Voluntário não é quem faz o que quer, quando quer. É quem compreende o propósito, honra o compromisso e respeita a responsabilidade de estar com e para o outro — mesmo quando não é bonito, mesmo quando não rende fotografias, nem elogios, nem “gostos”. Porque amar não é exibição. É escolha. É entrega.

Sim, é cansativo. Há dias em que tudo o que se quer é desaparecer num sofá, e, ainda assim, lá vamos. Porque sabemos que o outro também está cansado — da dor, da solidão, da vida. E então vamos, seguramos uma mão. E, por vezes, isso basta. Às vezes, é tudo.

Ser voluntário é uma espécie de loucura sagrada. É dar o melhor de si sabendo que talvez ninguém repare. Mas Deus vê. E isso basta. É sorrir mesmo com o coração exausto. É preparar uma refeição e entregar, junto com ela, um pouco de dignidade. É escutar a história do outro como se fosse a nossa, porque, no fundo, todas as histórias se cruzam.

Ser voluntário é tornar-se pequeno para caber no coração do outro. É não se importar de ficar nos bastidores, porque a luz que o move não precisa de palco — vem de dentro. É rir das próprias falhas e, com humor, lembrar que ninguém nasce sabendo amar — mas que cada dia é uma nova oportunidade para aprender.

:: Dados em estudo ::
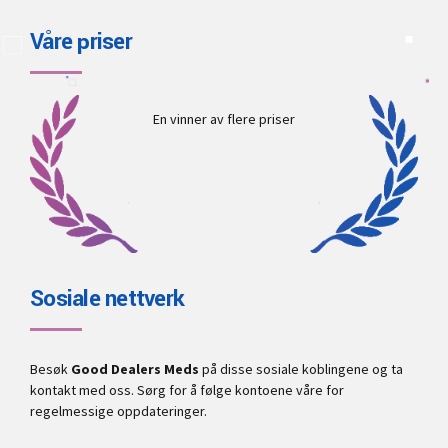
Våre priser
En vinner av flere priser
Sosiale nettverk
Besøk
Good Dealers Meds
på disse sosiale koblingene og ta
kontakt med oss. Sørg for å følge kontoene våre for
regelmessige oppdateringer.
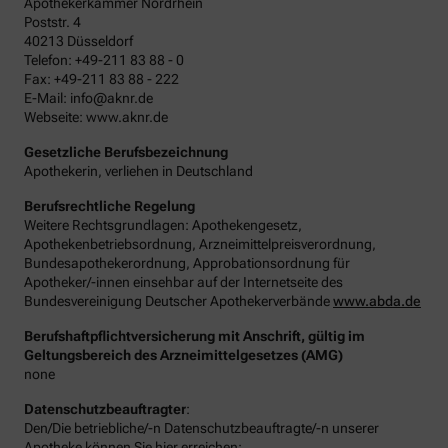
Apothekerkammer Nordrhein
Poststr. 4
40213 Düsseldorf
Telefon: +49-211 83 88 - 0
Fax: +49-211 83 88 - 222
E-Mail: info@aknr.de
Webseite: www.aknr.de
Gesetzliche Berufsbezeichnung
Apothekerin, verliehen in Deutschland
Berufsrechtliche Regelung
Weitere Rechtsgrundlagen: Apothekengesetz,
Apothekenbetriebsordnung, Arzneimittelpreisverordnung,
Bundesapothekerordnung, Approbationsordnung für
Apotheker/-innen einsehbar auf der Internetseite des
Bundesvereinigung Deutscher Apothekerverbände
www.abda.de
Berufshaftpflichtversicherung mit Anschrift, gültig im
Geltungsbereich des Arzneimittelgesetzes (AMG)
none
Datenschutzbeauftragter
:
Den/Die betriebliche/-n Datenschutzbeauftragte/-n unserer
Apotheke können Sie hier erreichen:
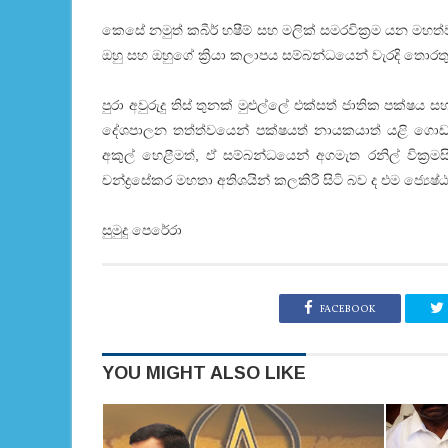
කෙසේ නමුත් කබීර් හෂීම් සහ මලික් සමරවික්‍රම යන මහත්ව
ඔහු සහ ඔහුගේ ක්‍රියා කලාපය සම්බන්ධයෙන් වැරදි තොරතුරු
පුරා අවුරුදු තිස් තුනක් මුළුල්ලේ එක්සත් ජාතික පක්ෂය
දේශපාලන තත්ත්වයෙන් පක්ෂයත් නායකයාත් යළි ගොඩ
අකුල් හෙළීමත්, ඒ සම්බන්ධයෙන් අගමැත රනිල් වික්‍රම
චන්ද්‍රසේකර මහතා අතිශයින් කලකිරී සිටි බව ද එම ජ්‍යෙෂ්ඨ
සුමුදු පෙරේරා
FACEBOOK
YOU MIGHT ALSO LIKE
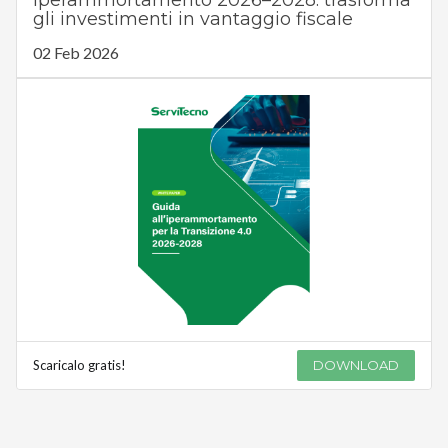
gli investimenti in vantaggio fiscale
02 Feb 2026
Scaricalo gratis!
DOWNLOAD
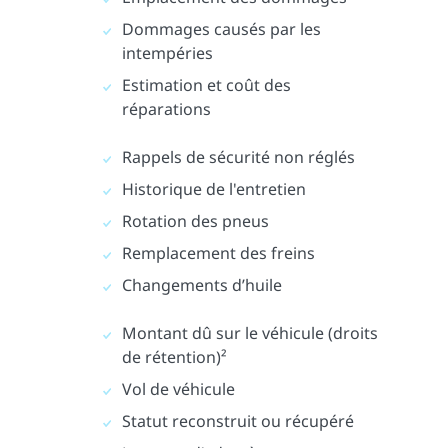
Dommages causés par les
intempéries
Estimation et coût des
réparations
Rappels de sécurité non réglés
Historique de l'entretien
Rotation des pneus
Remplacement des freins
Changements d’huile
Montant dû sur le véhicule (droits
de rétention)²
Vol de véhicule
Statut reconstruit ou récupéré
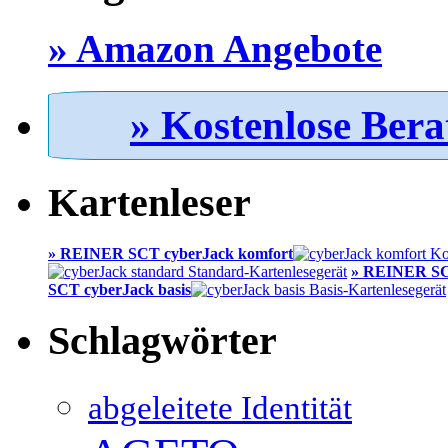
» Amazon Angebote
» Kostenlose Bera
Kartenleser
» REINER SCT cyberJack komfort
» REINER SC
SCT cyberJack basis
Schlagwörter
abgeleitete Identität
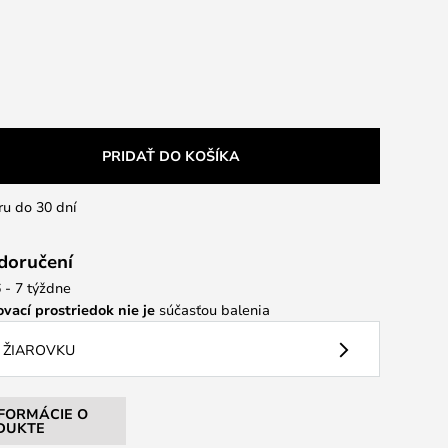
PRIDAŤ DO KOŠÍKA
ru do 30 dní
 doručení
 - 7 týždne
vací prostriedok nie je
súčasťou balenia
 ŽIAROVKU
NFORMÁCIE O
DUKTE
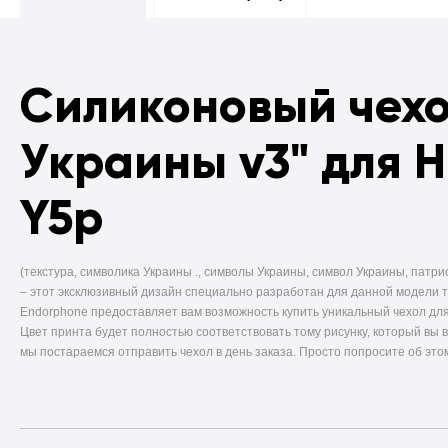
Силиконовый чех
Украины v3" для 
Y5p
(текстура, символика Украины ., символы Украины, символ Украины, патрио
–
этот эксклюзивный дизайн специально разработан для данной модели 
Endorphone предоставляет вам возможность купить уникальный чехол для
Цвет принта будет полностью соответствовать тому рисунку, который вы 
мы постараемся отправить чехол в день заказа. Просто попросите об это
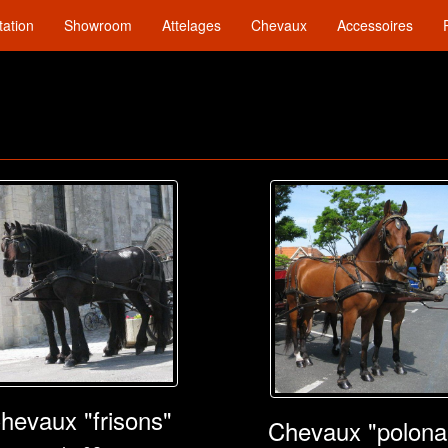
tation
Showroom
Attelages
Chevaux
Accessoires
hevaux "frisons"
Chevaux "polona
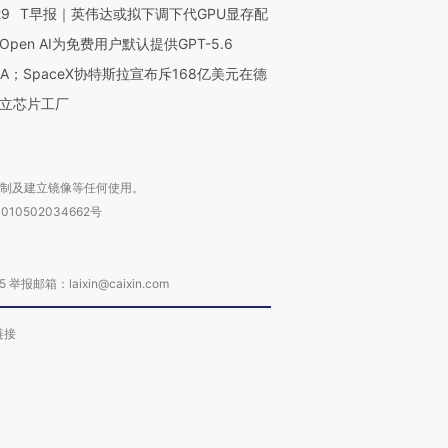
29
T早报｜英伟达或拟下调下代GPU显存配
Open AI为免费用户默认提供GPT-5.6
NA；SpaceX协特斯拉宣布斥168亿美元在德
立芯片工厂
复制及建立镜像等任何使用。
010502034662号
箱：laixin@caixin.com
链接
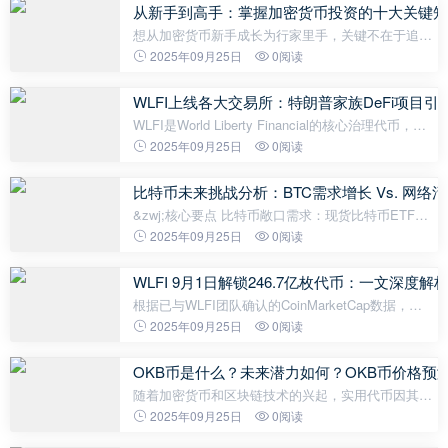
将资产存储在非托管钱
从新手到高手：掌握加密货币投资的十大关键知
想从加密货币新手成长为行家里手，关键不在于追涨
杀跌，而是扎实掌握核心知识，市场永远有机会，但
2025年09月25日
0阅读
认知才是你最可靠的入场券。 对于加密货币新手而
言，了解KYC认证、稳定币、转账注意
WLFI上线各大交易所：特朗普家族DeFi项目
WLFI是World Liberty Financial的核心治理代币，旨
在通过DeFi协议推动美元的全球主导地位。该项目成
2025年09月25日
0阅读
立于2023年9月，由地产大亨Steve Witkoff父子牵
头，特朗普家族深度参与：唐纳德&
比特币未来挑战分析：BTC需求增长 Vs. 网络
&zwj;核心要点 比特币敞口需求：现货比特币ETF持
续资金流入，以及 “Strategy” 等数字资产财库工具的
2025年09月25日
0阅读
表现，彰显了投资者获取比特币（BTC）敞口的需
求。尽管这可能导致持仓
WLFI 9月1日解锁246.7亿枚代币：一文深
根据已与WLFI团队确认的CoinMarketCap数据，
World Liberty Financial (WLFI) 将于2025年9月1日
2025年09月25日
0阅读
（UTC时间12:00 / ET时间08:00）首次发行，届时将
有246.7亿枚WLFI代币解锁，占其1000亿
OKB币是什么？未来潜力如何？OKB币价格预测20
随着加密货币和区块链技术的兴起，实用代币因其在
数字生态系统中提供独特利益和激励的能力而迅速受
2025年09月25日
0阅读
到欢迎。OKB 代币就是其中一个引起加密货币爱好者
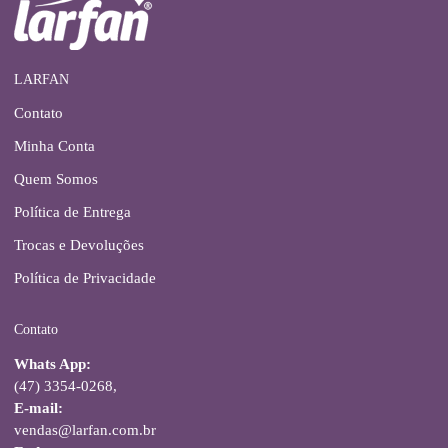
LARFAN
Contato
Minha Conta
Quem Somos
Política de Entrega
Trocas e Devoluções
Política de Privacidade
Contato
Whats App:
(47) 3354-0268,
E-mail:
vendas@larfan.com.br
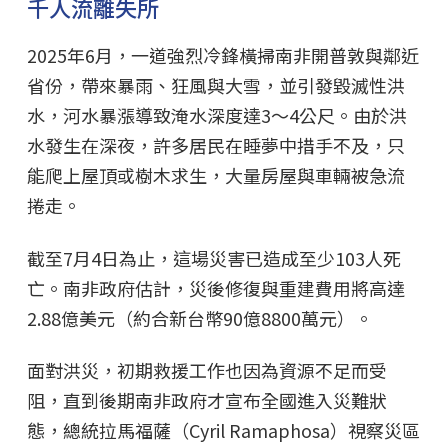
千人流離失所
2025年6月，一道強烈冷鋒橫掃南非開普敦與鄰近
省份，帶來暴雨、狂風與大雪，並引發毀滅性洪
水，河水暴漲導致淹水深度達3～4公尺。由於洪
水發生在深夜，許多居民在睡夢中措手不及，只
能爬上屋頂或樹木求生，大量房屋與車輛被急流
捲走。
截至7月4日為止，這場災害已造成至少103人死
亡。南非政府估計，災後修復與重建費用將高達
2.88億美元（約合新台幣90億8800萬元）。
面對洪災，初期救援工作也因為資源不足而受
阻，直到後期南非政府才宣布全國進入災難狀
態，總統拉馬福薩（Cyril Ramaphosa）視察災區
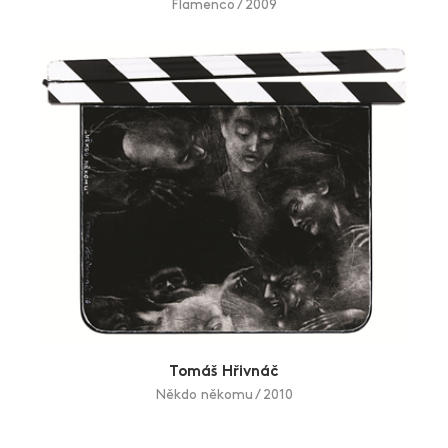
Flamenco / 2009
Tomáš Hřivnáč
Někdo někomu / 2010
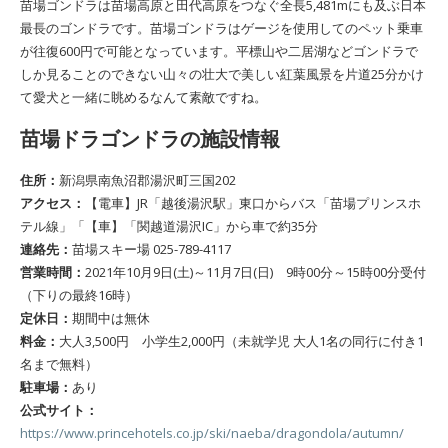
苗場ゴンドラは苗場高原と田代高原をつなぐ全長5,481mにも及ぶ日本
最長のゴンドラです。苗場ゴンドラはゲージを使用してのペット乗車
が往復600円で可能となっています。平標山や二居湖などゴンドラで
しか見ることのできない山々の壮大で美しい紅葉風景を片道25分かけ
て愛犬と一緒に眺めるなんて素敵ですね。
苗場ドラゴンドラの施設情報
住所：
新潟県南魚沼郡湯沢町三国202
アクセス：
【電車】JR「越後湯沢駅」東口からバス「苗場プリンスホ
テル線」「【車】「関越道湯沢IC」から車で約35分
連絡先：
苗場スキー場 025-789-4117
営業時間：
2021年10月9日(土)～11月7日(日) 9時00分～15時00分受付
（下りの最終16時）
定休日：
期間中は無休
料金：
大人3,500円 小学生2,000円（未就学児 大人1名の同行に付き1
名まで無料）
駐車場：
あり
公式サイト：
https://www.princehotels.co.jp/ski/naeba/dragondola/autumn/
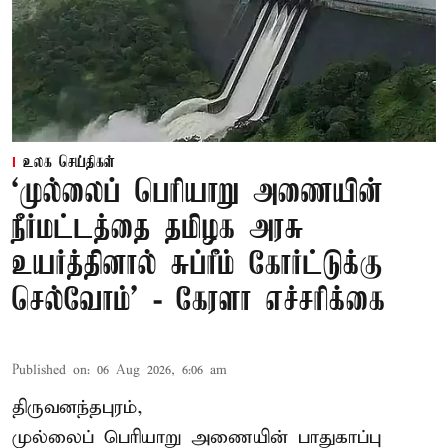
உலக செய்திகள்
‘முல்லைப் பெரியாறு அணையின்
நீர்மட்டத்தை தமிழக அரசு
உயர்த்தினால் சுப்ரீம் கோர்ட்டுக்கு
செல்வோம்' - கேரளா எச்சரிக்கை
Published on
:
06 Aug 2026, 6:06 am
திருவனந்தபுரம்,
முல்லைப் பெரியாறு அணையின் பாதுகாப்பு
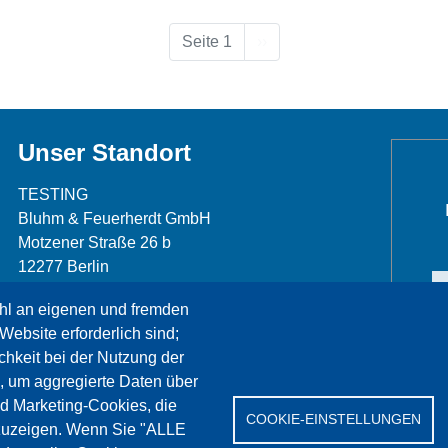
Nächste Seite
Seite 1
››
Unser Standort
TESTING
Bluhm & Feuerherdt GmbH
Motzener Straße 26 b
12277 Berlin
Telefon: +49 30 7109645-0
hl an eigenen und fremden
Telefax: +49 30 7109645-98
Website erforderlich sind;
info@testing.de
chkeit bei der Nutzung der
, um aggregierte Daten über
nd Marketing-Cookies, die
COOKIE-EINSTELLUNGEN
zuzeigen. Wenn Sie "ALLE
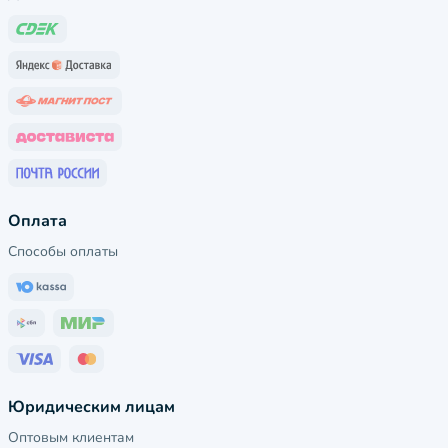
Оплата
Способы оплаты
Юридическим лицам
Оптовым клиентам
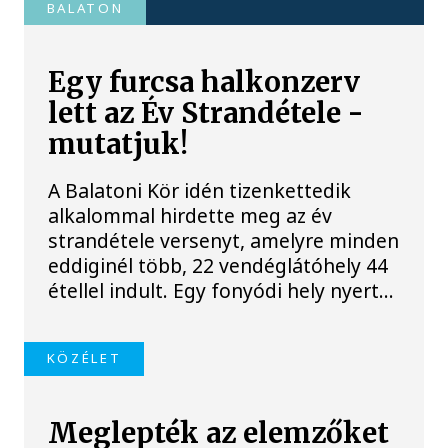
BALATON
Egy furcsa halkonzerv
lett az Év Strandétele -
mutatjuk!
A Balatoni Kör idén tizenkettedik
alkalommal hirdette meg az év
strandétele versenyt, amelyre minden
eddiginél több, 22 vendéglátóhely 44
étellel indult. Egy fonyódi hely nyert...
KÖZÉLET
Meglepték az elemzőket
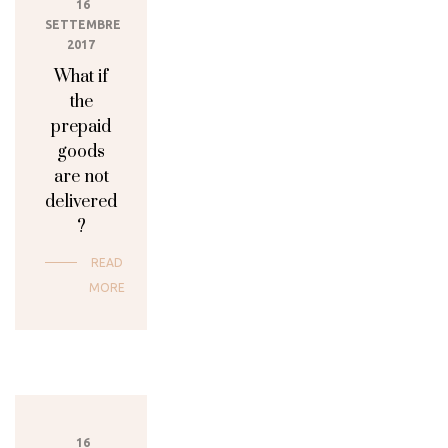
16
SETTEMBRE
2017
What if
the
prepaid
goods
are not
delivered
?
READ
MORE
16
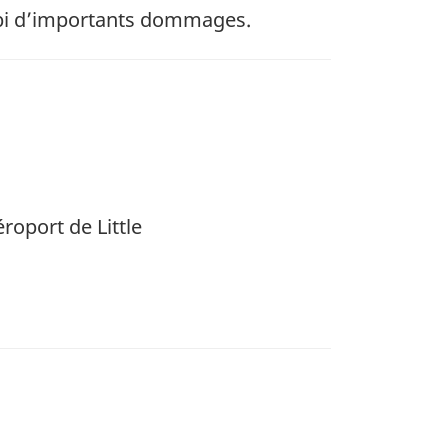
subi d’importants dommages.
roport de Little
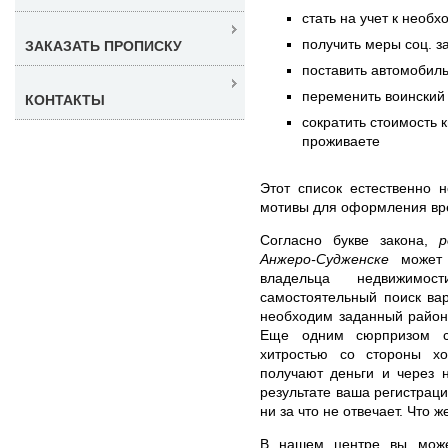
стать на учет к необ
получить меры соц. 
ЗАКАЗАТЬ ПРОПИСКУ
поставить автомобиль
переменить воинский 
КОНТАКТЫ
сократить стоимость 
проживаете
Этот список естественно 
мотивы для оформления вр
Согласно букве закона,
р
Анжеро-Судженске
может 
владельца недвижимо
самостоятельный поиск вар
необходим заданный район 
Еще одним сюрпризом с
хитростью со стороны хо
получают деньги и через 
результате ваша регистраци
ни за что не отвечает. Что ж
В нашем центре вы мо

:: Detalhes do problema ::
Reproduza na íntegra o texto sobre o voluntariado, sem qualquer alteração.

:: Resposta final ::
Voluntário não é quem faz o que quer, quando quer. É quem compreende o propósito, honra o compromisso e respeita a responsabilidade de estar com e para o outro — mesmo quando não é bonito, mesmo quando não rende fotografias, nem elogios, nem “gostos”. Porque amar não é exibição. É escolha. É entrega.

Sim, é cansativo. Há dias em que tudo o que se quer é desaparecer num sofá, e, ainda assim, lá vamos. Porque sabemos que o outro também está cansado — da dor, da solidão, da vida. E então vamos, seguramos uma mão. E, por vezes, isso basta. Às vezes, é tudo.

Ser voluntário é uma espécie de loucura sagrada. É dar o melhor de si sabendo que talvez ninguém repare. Mas Deus vê. E isso basta. É sorrir mesmo com o coração exausto. É preparar uma refeição e entregar, junto com ela, um pouco de dignidade. É escutar a história do outro como se fosse a nossa, porque, no fundo, todas as histórias se cruzam.

Ser voluntário é tornar-se pequeno para caber no coração do outro. É não se importar de ficar nos bastidores, porque a luz que o move não precisa de palco — vem de dentro. É rir das próprias falhas e, com humor, lembrar que ninguém nasce sabendo amar — mas que cada dia é uma nova oportunidade para aprender.